Fast-DDS icon indicating copy to clipboard operation
Fast-DDS copied to clipboard

[RTPS_TRANSPORT_SHM Error] Failed init_port fastrtps_port7415: open_and_lock_file failed -> Function open_port_internal [13645]

Open TSC21 opened this issue 3 years ago • 23 comments

The error above appears when launching a FastDDS 2.3.1 application generated from FastRTPSGen and also when using ROS2 nodes, with rmw_fastrtps_cpp as the RMW, in ROS2 Galactic with ROS_LOCALHOST_ONLY set. To note that the same behavior doesn't happen using ROS2 Foxy (i.e. FastDDS 2.0.2) in the same platform.

Expected Behavior

The following error should not appear and one should be able to use the Shared Memory transport.

Current Behavior

The error appears and one is unable to use the SharedMemory transport.

Steps to Reproduce

It seems to be platform specific, as I don't see this in my laptop. But the error description should provide enough context to what might be the problem and maybe you can provide a possible solution. Note that in the FastDDS app the following code (specific to whitelisting the localhost and use the Shared Memory transport) is run for both publishers and subscribers:

// Create a custom network UDPv4 transport descriptor
// to whitelist the localhost
auto localhostUdpTransport = std::make_shared<UDPv4TransportDescriptor>();
localhostUdpTransport->interfaceWhiteList.emplace_back("127.0.0.1");

// Disable the built-in Transport Layer
PParam.rtps.useBuiltinTransports = false;

// Add the descriptor as a custom user transport
PParam.rtps.userTransports.push_back(localhostUdpTransport);

// Add shared memory transport when available
auto shmTransport = std::make_shared<SharedMemTransportDescriptor>();
PParam.rtps.userTransports.push_back(shmTransport);

System information

The platform is an Ubuntu 20.04 container in an arm64/aarch64 SOM with Linux kernel based from 4.14.98.
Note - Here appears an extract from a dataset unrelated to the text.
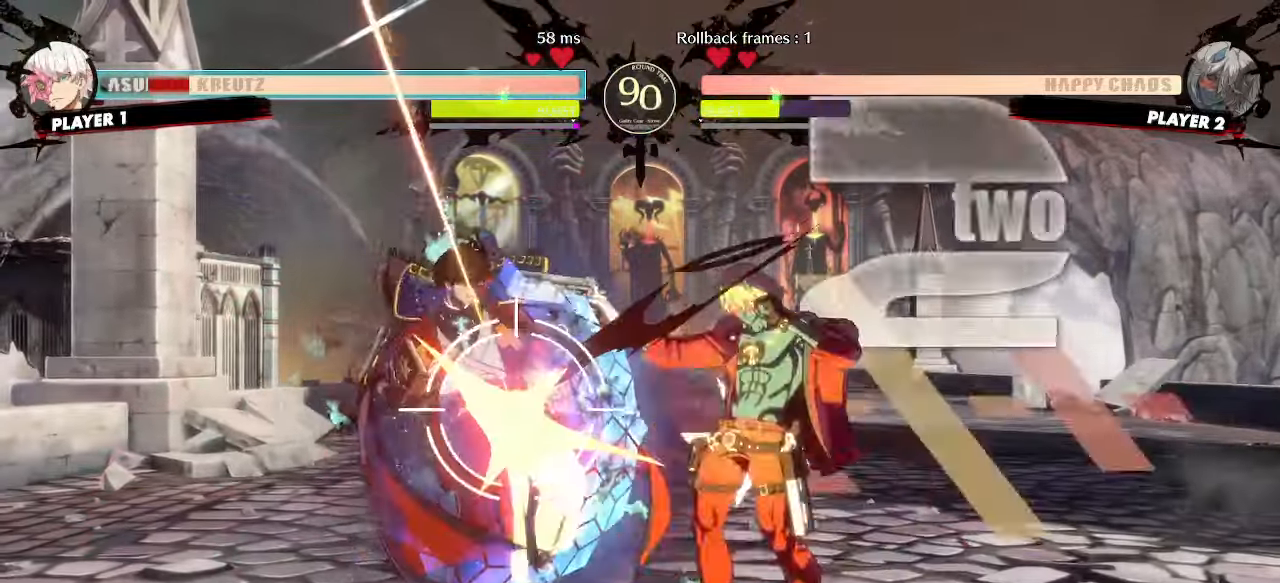
{"buttons": ["DPAD_DOWN"]}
  • Fast-RTPS version: 2.3.1
  • OS: Ubuntu 20.04
  • Network interfaces: lo (127.0.0.1)
  • ROS2: Galactic

Additional context

Additional resources

  • Wireshark capture: This is running on a SOM in the lo, so I am not entirely sure how I can capture there.
  • XML profiles file: N.A.

Thanks in advance for the help! @MiguelCompany @Dani-Cabezas

TSC21 avatar Jun 09 '21 06:06 TSC21

@TSC21 The only changes related to this are the ones on #1788, but they should only affect when __QNXNTO__ is defined during build.

These changes are also present on branch 2.0.x, could you check if you also have those failures with that branch ?
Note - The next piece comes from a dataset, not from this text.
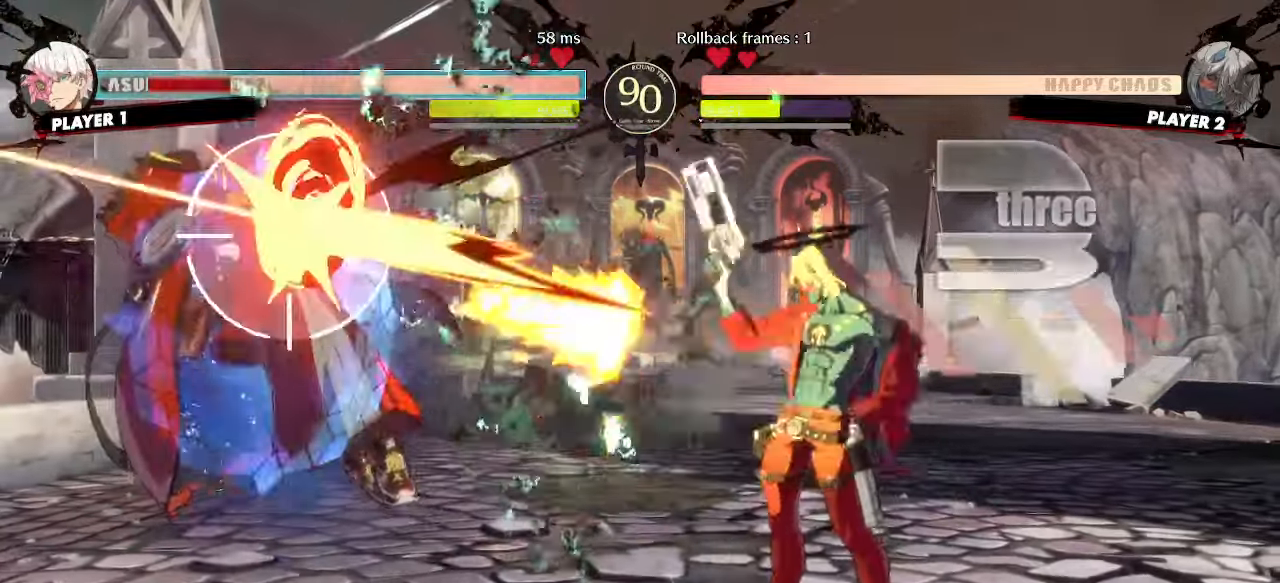
{"buttons": ["DPAD_LEFT"], "events": [[50, "DPAD_DOWN", "up"], [317, "DPAD_LEFT", "down"]]}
MiguelCompany avatar Jun 09 '21 07:06 MiguelCompany

As said in the description, I don't have these problems with ROS2 Foxy, which defaults to FastDDS 2.0.2.

TSC21 avatar Jun 09 '21 08:06 TSC21

Yeah, but 2.0.x has additional changes, including commit 81cda6ae802640b526d683b6ef98b38d3c02ad2f. This means that building Foxy from sources may also have the problem.

MiguelCompany avatar Jun 09 '21 08:06 MiguelCompany

Yeah, but 2.0.x has additional changes, including commit 81cda6a. This means that building Foxy from sources may also have the problem.

Well but I cannot at this point build the entire distro from source in the platform I am using. It would take forever and it's not an option for me at this point. Unless I can test this on my laptop. If yes, can you provide the steps here on how to use that branch with Foxy and build it from source? Thanks.

TSC21 avatar Jun 09 '21 08:06 TSC21

@TSC21 I'm just asking that you try with Fast DDS alone and branch 2.0.x, as you have done with v2.3.1. I'm asking this to check if commit 81cda6ae802640b526d683b6ef98b38d3c02ad2f is the responsible. In fact, it would be better if you could directly check with that commit directly.

MiguelCompany avatar Jun 09 '21 08:06 MiguelCompany

@TSC21 I'm just asking that you try with Fast DDS alone and branch 2.0.x, as you have done with v2.3.1. I'm asking this to check if commit 81cda6a is the responsible. In fact, it would be better if you could directly check with that commit directly.

I have not directly tested FastDDS from the repo. I just used the ones provided by ROS2 (Foxy - 2.0.2, Galactic - 2.3.1). Building and installing FastDDS from source on the platform just to test this with FastDDSGen is an option but I don't know if I can manage it easily.

TSC21 avatar Jun 09 '21 08:06 TSC21

I am getting the same error in the official Docker container of ROS2 Foxy distribution.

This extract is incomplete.